Mingling with a group of fighters from the Syrian Kurdish YPG near the front line with Islamic State (IS) in north-east Syria, the one they call Sipan, with a stubbly beard and dressed in the same combat fatigues, does not look like the odd one out.
But he is. When he speaks, it is English with a southern US drawl. Sipan's real name is Jeremy, and he is from Mississippi.
He has only been here a month, but already calls it his "home from home".
Jeremy Woodard is one of a tiny handful of American ex-servicemen who have made their way halfway round the world to join the battle against IS.
“Start Quote
Jeremy Woodard American fighterI'm living the kind of life I really want, it's not much, but I feel like I'm the richest person in the world right now”
He lost everything he brought with him when his position at Jezaa was overrun by the militants, who held it for three days before being pushed back. He says he killed two of them.
"That doesn't make me feel like a bad person," he says.
"They kill innocent people daily. They rape women and children and sell them into slavery. Killing an Isis [Islamic State] member, to me that's doing a good deed to the world. All of them need to get wiped out.
"You can't talk to people like that. There's no reasoning at all. There's a war and we have to eliminate them."
'Good guys v bad guys'
Like the other American volunteers - who are not in one unit but scattered on different fronts over a wide area - Sipan followed the Syrian war on the internet and Facebook, and got in touch through social media.
He followed the trail blazed by Zagros, aka Brian Wilson from Ohio, who established contact with Kurdish go-betweens and made his way here via Turkey and Iraqi Kurdistan a month earlier.
Brian is serving on another front, at Ras al-Ain, on the far west side of this large pocket in north-east Syria controlled by the YPG militia and its political parent the PYD, an offshoot of the Turkish PKK party of Abdullah Ocalan, whose picture is everywhere here.
"Some of the guys here speak a little English and they're teaching me Kurdish," Brian told me.
"I wanted to come and help the YPG fight Isis. It's not political. For me, it's simple: Isis are the bad guys, these are the good guys. The YPG aren't out to take anybody else's territory. They're just defending their own homes."

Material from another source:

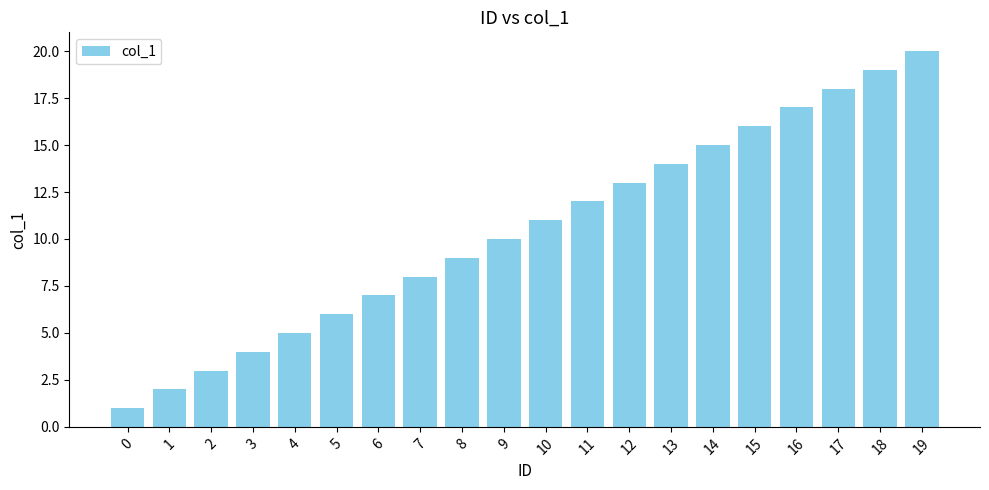

Does the chart contain stacked bars?

No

Like Sipan, Brian says he will probably stay a long time, though he has two children - 14 and 10 - with his ex-wife back in Ohio.
When we saw him, he had just come back from the funeral of a fallen comrade.
"The kids probably wouldn't understand if it happened to me," he said. "In fact, a lot of people back in the US probably wouldn't understand."
'Noble cause'
Half a day's drive to the east, Jeremy Woodard has already had some close shaves - he had a tooth chipped in a grenade attack - and is well aware of the possibility that he will be killed.
When I asked him what would be his cut-off point for leaving, he said: "My death!" And laughed.
"There's always that possibility," he said. "When I came over here, some people said it's suicide. They could be right, but I don't see it like that.
"I see it as doing a noble, good cause. If I may die, I know I came over here to try to help, so that's what I want."